Problem description: Could you substitute "higher than" for "greater than" throughout the material below, keep everything else as it stands, and leave the pictures out of your answer?

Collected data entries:

****************************************

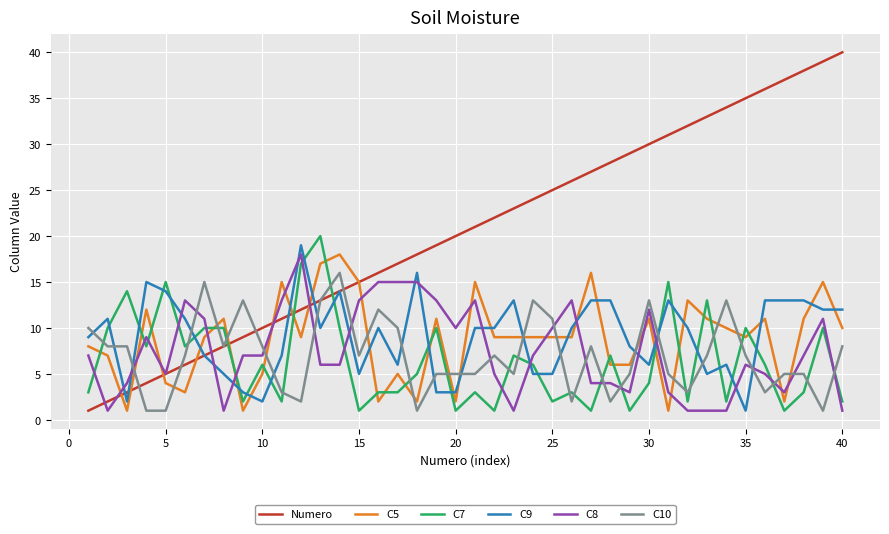

Which series has the largest total across all categories?

Numero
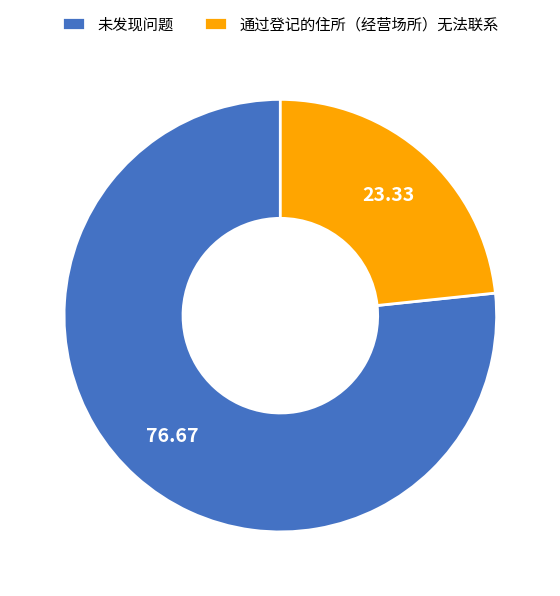

Is 未发现问题 the majority of the pie?

Yes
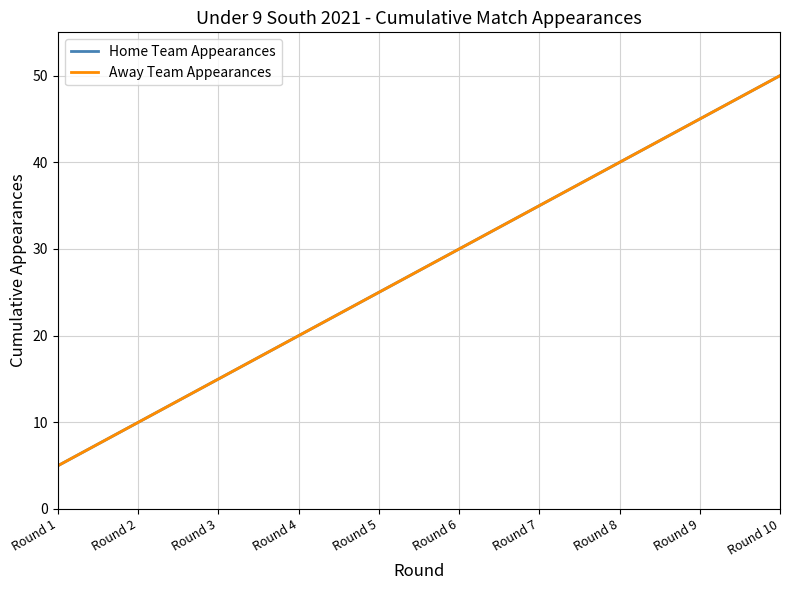

At which label does Home Team Appearances first exceed 30?

Round 7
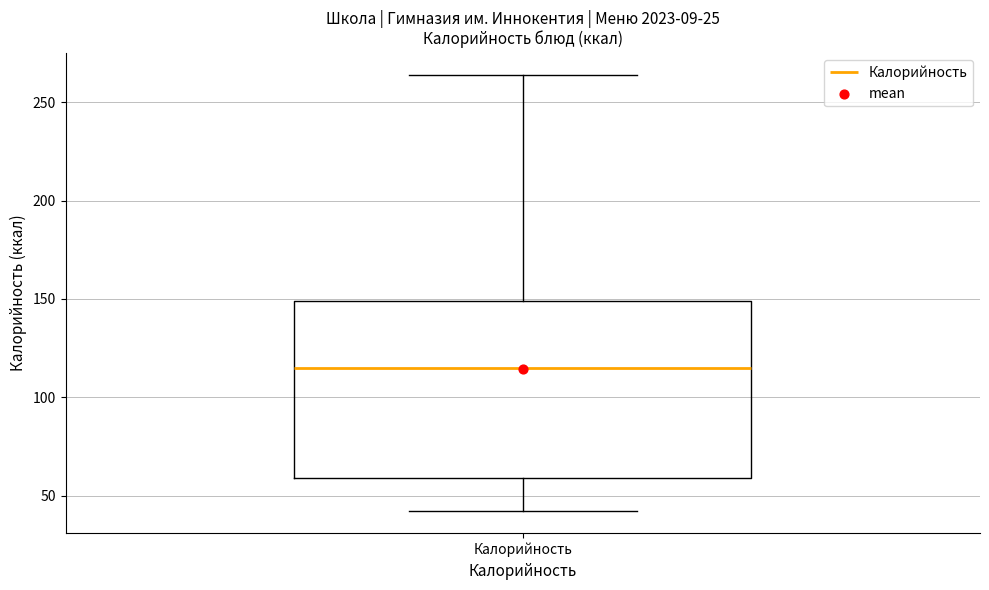

Read this box plot against the y-axis: the position of the median line, the range covered by the box, and the ends of both whiskers. The values are not printed on the chart, so give them approximately, as read against the axis.

median 115, box 60 to 150, whiskers 40 to 265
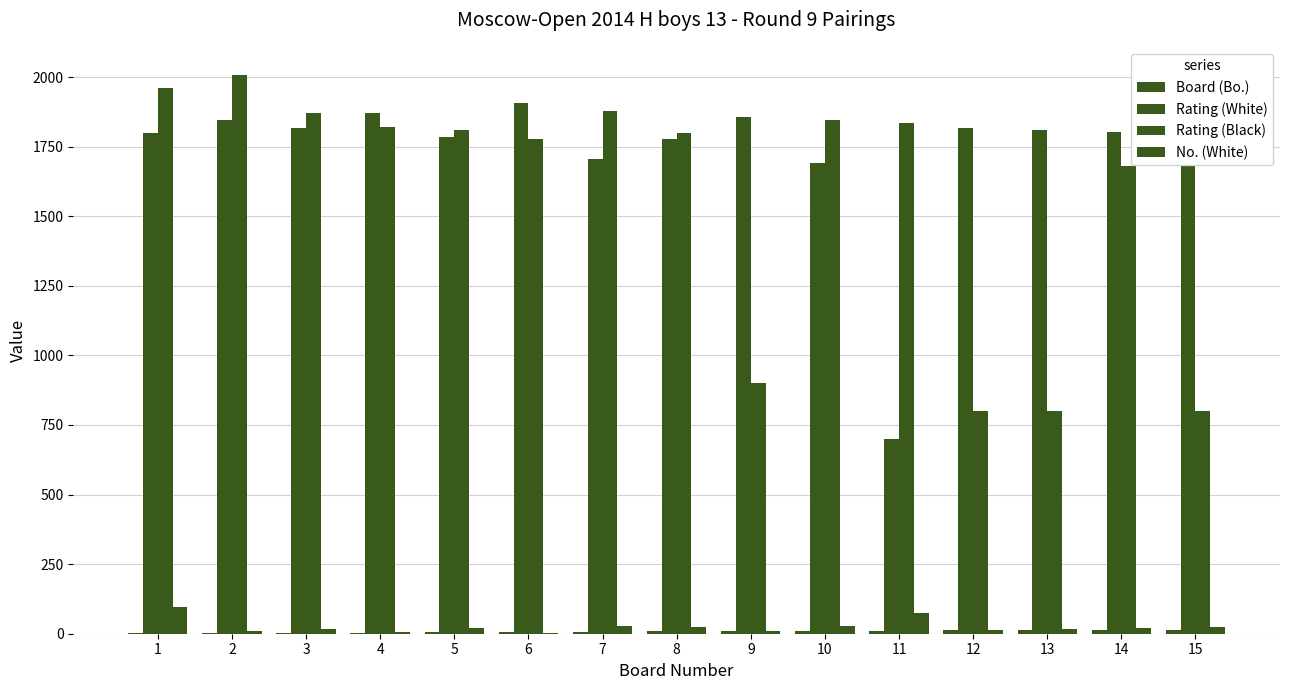

Is the value of Board (Bo.) at 1 greater than the value of Rating (White) at 9?

No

****************************************

Task result:
Which series has the largest total across all categories?

Numero

Is 未发现问题 the majority of the pie?

Yes

At which label does Home Team Appearances first exceed 30?

Round 7

Read this box plot against the y-axis: the position of the median line, the range covered by the box, and the ends of both whiskers. The values are not printed on the chart, so give them approximately, as read against the axis.

median 115, box 60 to 150, whiskers 40 to 265

Is the value of Board (Bo.) at 1 higher than the value of Rating (White) at 9?

No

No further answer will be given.